**Your instructions**
Please return the data from its first line through the line holding "enough.org)", inclusive, copying each line without change.

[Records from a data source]
=== Section Start ===
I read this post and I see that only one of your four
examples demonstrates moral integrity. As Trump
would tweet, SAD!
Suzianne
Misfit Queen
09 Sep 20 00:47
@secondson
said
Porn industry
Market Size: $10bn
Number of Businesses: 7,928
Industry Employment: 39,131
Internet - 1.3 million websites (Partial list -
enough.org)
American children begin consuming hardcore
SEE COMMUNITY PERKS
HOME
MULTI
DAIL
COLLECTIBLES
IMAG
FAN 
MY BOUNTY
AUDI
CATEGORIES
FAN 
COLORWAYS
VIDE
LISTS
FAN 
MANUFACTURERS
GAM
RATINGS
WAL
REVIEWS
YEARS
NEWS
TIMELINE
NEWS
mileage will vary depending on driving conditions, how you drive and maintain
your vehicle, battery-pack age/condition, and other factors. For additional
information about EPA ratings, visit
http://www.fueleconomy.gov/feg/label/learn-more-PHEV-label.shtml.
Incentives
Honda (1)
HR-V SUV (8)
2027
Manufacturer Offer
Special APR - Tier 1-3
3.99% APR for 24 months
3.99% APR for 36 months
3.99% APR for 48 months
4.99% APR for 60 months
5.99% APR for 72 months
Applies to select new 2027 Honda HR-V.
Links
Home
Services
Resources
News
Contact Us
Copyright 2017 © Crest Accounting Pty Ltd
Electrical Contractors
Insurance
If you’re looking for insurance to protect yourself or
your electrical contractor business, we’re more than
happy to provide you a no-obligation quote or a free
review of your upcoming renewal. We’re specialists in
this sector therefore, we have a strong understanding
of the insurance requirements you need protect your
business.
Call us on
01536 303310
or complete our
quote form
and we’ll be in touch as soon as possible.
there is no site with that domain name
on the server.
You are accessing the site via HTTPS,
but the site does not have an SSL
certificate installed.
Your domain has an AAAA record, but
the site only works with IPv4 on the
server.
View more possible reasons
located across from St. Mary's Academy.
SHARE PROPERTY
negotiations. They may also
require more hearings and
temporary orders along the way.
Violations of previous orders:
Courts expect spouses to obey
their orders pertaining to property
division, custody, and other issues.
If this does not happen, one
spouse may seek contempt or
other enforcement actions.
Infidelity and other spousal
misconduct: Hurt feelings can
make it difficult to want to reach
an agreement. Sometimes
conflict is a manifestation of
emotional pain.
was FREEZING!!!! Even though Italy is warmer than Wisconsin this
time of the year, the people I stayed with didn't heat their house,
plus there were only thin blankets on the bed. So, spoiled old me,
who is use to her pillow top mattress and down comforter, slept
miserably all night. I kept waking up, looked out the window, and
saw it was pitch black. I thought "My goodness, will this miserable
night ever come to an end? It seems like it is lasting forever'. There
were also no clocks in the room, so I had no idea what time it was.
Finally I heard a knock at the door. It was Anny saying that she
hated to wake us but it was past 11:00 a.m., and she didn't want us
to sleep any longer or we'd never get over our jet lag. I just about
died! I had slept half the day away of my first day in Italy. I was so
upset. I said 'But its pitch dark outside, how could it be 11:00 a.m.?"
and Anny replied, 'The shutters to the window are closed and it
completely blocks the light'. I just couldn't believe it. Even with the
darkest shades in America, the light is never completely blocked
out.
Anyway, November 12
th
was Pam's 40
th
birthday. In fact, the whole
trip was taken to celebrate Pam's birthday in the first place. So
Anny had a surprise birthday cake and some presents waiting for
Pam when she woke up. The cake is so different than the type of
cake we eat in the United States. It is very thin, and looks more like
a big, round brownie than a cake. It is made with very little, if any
=== Section End ===
**Expected output**
I read this post and I see that only one of your four
examples demonstrates moral integrity. As Trump
would tweet, SAD!
Suzianne
Misfit Queen
09 Sep 20 00:47
@secondson
said
Porn industry
Market Size: $10bn
Number of Businesses: 7,928
Industry Employment: 39,131
Internet - 1.3 million websites (Partial list -
enough.org)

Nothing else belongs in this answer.